**STUDY TEXT:**
_____

The purpose of this practical is:
1. To highlight the importance of looking at, and thinking about, your data before trying to do too much with it:
what we might call exploratory data analysis.
2. To introduce you to a specific technique - 'nearest neighbour' linkage - which enables us to create classifications
of seemingly diverse phenomena.
3. To use this technique to explore aspects of climatic variability within the British Isles.
List of Figures
Fig. 1: Map of the British Isles, showing
the location of the 16 stations from which the initial climate data are taken.
Fig. 2: Scatterplot showing the initial 16
data pairs.
Fig. 3: Revised scatterplot showing situation
after 7 groupings made.
Fig. 4: Part-complete linkage graph.
Fig. 5: Part-complete linkage tree, showing
progress of the grouping procedure.
Fig. 6: Scatterplot of spatial distance vs.
'climate distance' for the initial 120 data pairs.
List of Tables
Table 1: Distance matrix, showing distances
between the initial data pairs.
Table 2: The initial data set.
Table 3: Group status after 7 groupings have
been made.
Table 4: Part-complete linkage table.
You are required to amend/complete as instructed the figures and tables identified in bold type. These are
supplied on paper, and must be submitted for marking alongside your written work. Other figures and
tables are not required for marking purposes.

_____

**SUPPLIED INFORMATION:**
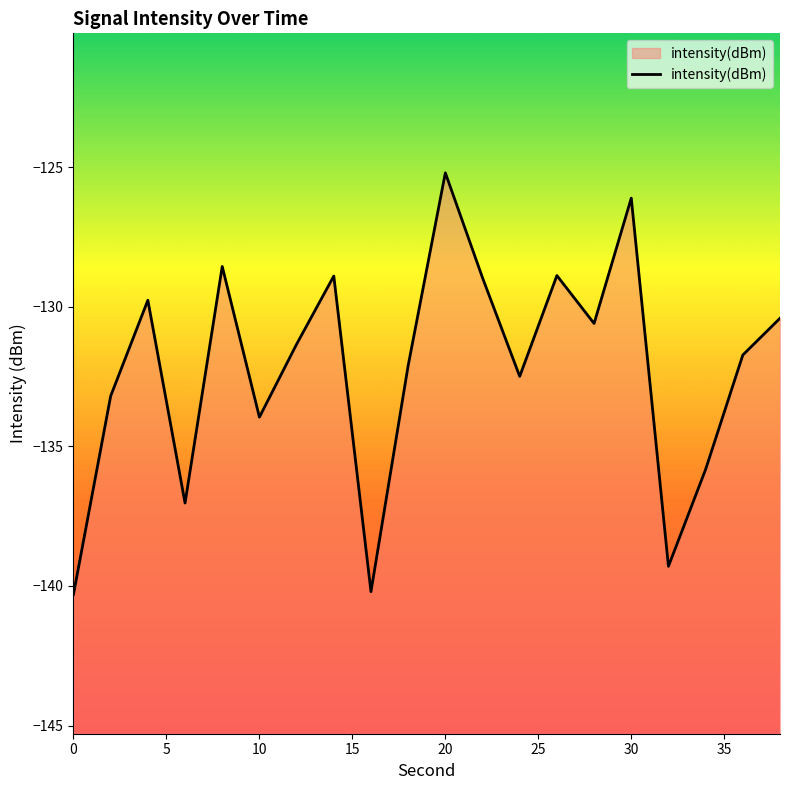

Where is the first local maximum?

4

_____

**GOAL OF THE EXERCISE:** Reproduce the passage from the climate practical word for word, starting with "List of Tables" and going on through "Part-complete linkage table.".

**TASK RESULT:**
List of Tables
Table 1: Distance matrix, showing distances
between the initial data pairs.
Table 2: The initial data set.
Table 3: Group status after 7 groupings have
been made.
Table 4: Part-complete linkage table.